Девочку он привез сам, на своей машине. Предупрежденные работники встретили на входе, сноровисто перехватили закутанное в плед тело, унесли в глубины морга. Теперь Алиса – как оно и положено – лежала с биркой на ноге на каталке. Ждала своих родителей.
Павел молча смотрел на профиль Нефедова. За эти три дня некромант постарел на добрый десяток лет: вон, даже седина во весь висок. Осунулся, глаза впали. Танатолог не стал ничего спрашивать – тем более, не задал вопроса, который всегда крутился у него на языке: а тебе не кажется, что упокаивать – это то же самое, что во второй раз убивать? Вздохнул и открыл запертый на ключ ящик стола. Спирт для дезинфекции – снаружи и изнутри – у него не переводился. Разводить не стал, плеснул в коричневатые от чая кружки. Придвинул поближе бутылку минералки.
– Ну что, помянем рабу божию Алису? Пусть теперь покоится с миром.
Привычно отдышался, запил тремя глотками воды, прислушался к обжегшему пищевод и желудок зелью.
Некромант покрутил в руках чашку. Отставил. Произнес, поглубже засунув руки прямо в перчатках в карманы – теперь он непрерывно мерз.
– Ты никогда не спрашивал меня, как я стал…
На Бабуле держался весь мир маленького Кирилла.
Мир наступал, когда Бабуля разнимала ссорящихся родителей. А если не наступал, то уводила Кирилла в свой дом, и тогда он все равно наступал. Бабуля кормила его печеньем и блинами, играла с ним, какие бы игры он ни выдумывал, и никогда не отмахивалась от бесконечных вопросов: «Да ты достал уже со своим «почему»!»
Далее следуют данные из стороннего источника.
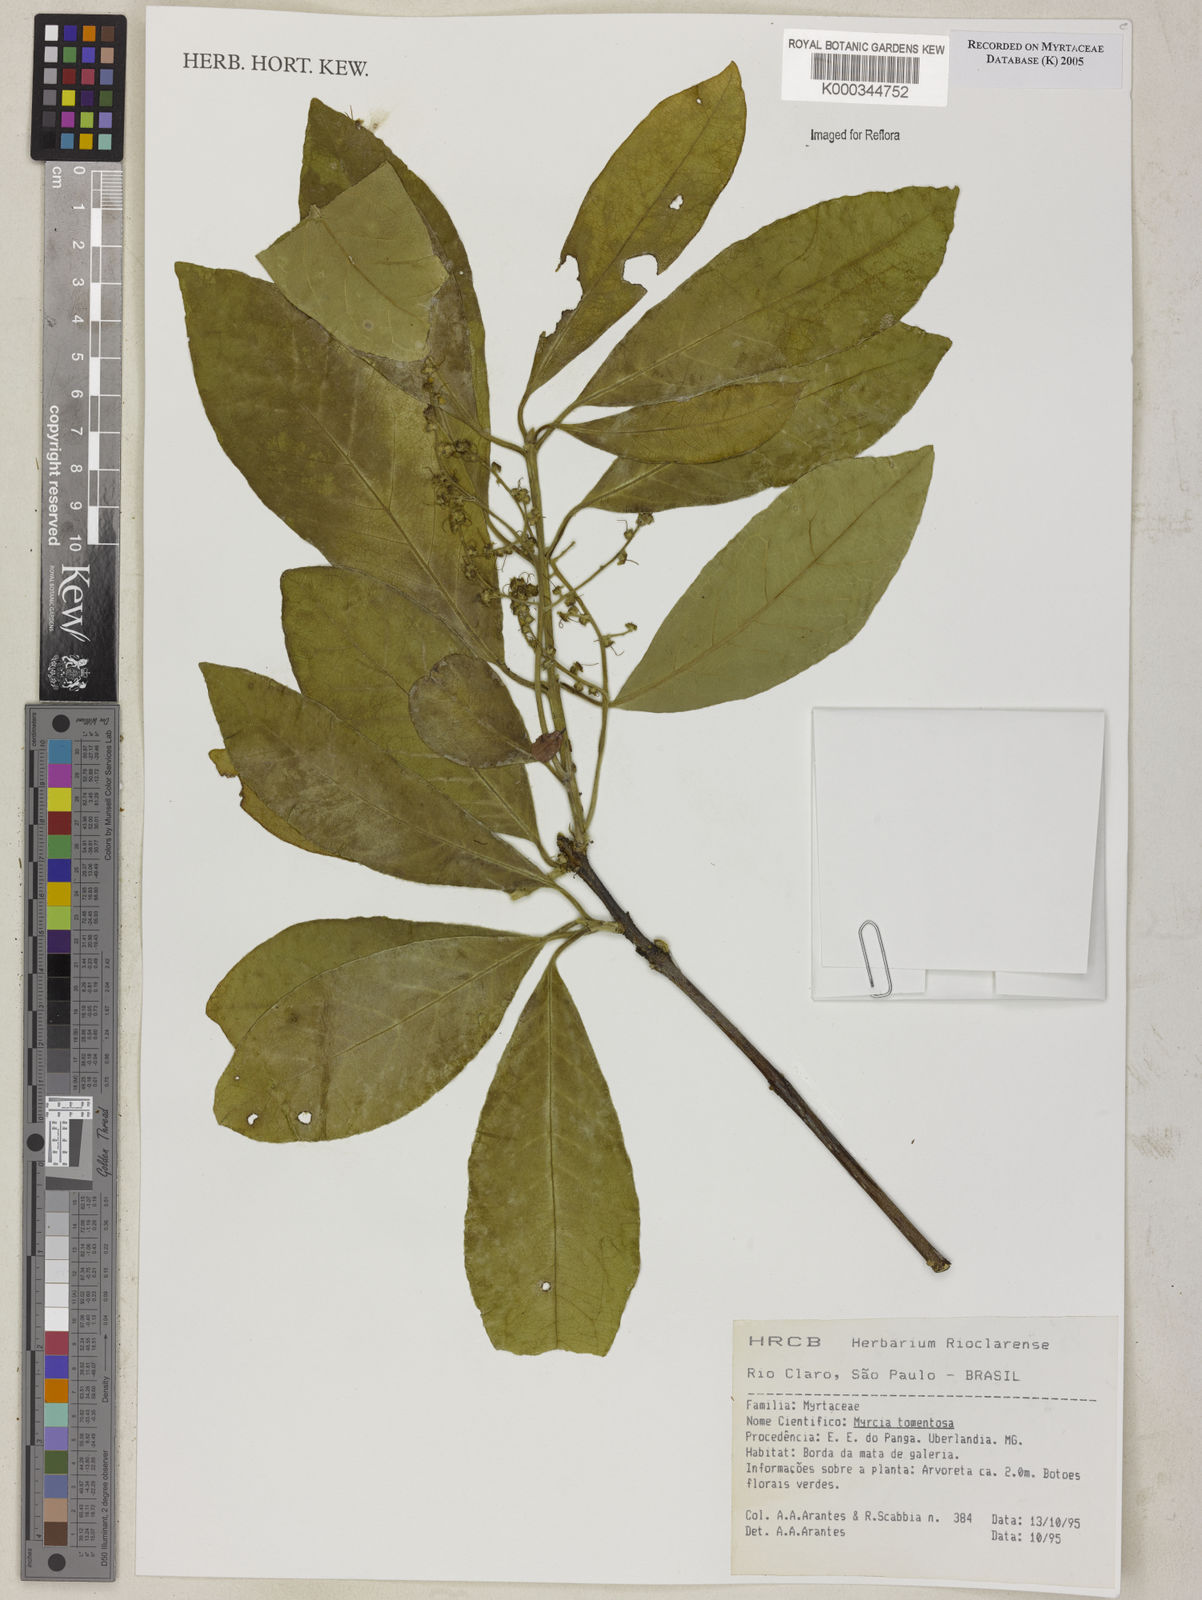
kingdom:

Кириллу было пять, когда она умерла. Позже он думал, что, если бы хоронил ее вместе со всеми, ничего бы не случилось. Но родители проявили невиданную до того чуткость, решив, что для ребенка это будет психологической травмой. Поэтому слово «умерла» ему ничего не говорило: как будто Бабуля уехала далеко и надолго, но все равно вернется.
Он удрал в бабушкин дом на третий день. Родители теперь ругались непрерывно, а если он попадался им на глаза – а как этого избежать в однокомнатной квартире? – перепадало и Кириллу. Бабулин дом стоял среди высоток; небольшой, как он теперь понимал, покосившийся и старый. Бабушка наотрез отказывалась отдавать дом на снос: «Похоро?ните меня вместе с ним!» Но вот дом еще стоял, а Бабуля…
Кирилл открыл дверь стащенным ключом, аккуратно запер ее за собой. В доме было темно и холодно. Кирилл тихонько окликнул бабушку, смутно надеясь, что она всех обманула и спряталась здесь. Тут-то его в первый раз и накрыло: он наконец понял, что Бабули не будет никогда-никогда. Он долго рыдал, лежа на нерасстеленной кровати, пока не уснул, кое-как закутавшись в холодное сырое одеяло.
Проснулся на рассвете. Рядом на стуле кто-то сидел – сгорбившись, неподвижно.
– Бабуля? – вскочил он, еще не до конца проснувшись. – А они сказали, ты умерла!
– Вставай, Кирюша, – сказала она негромко. – Иди умывайся… Завтракать пора.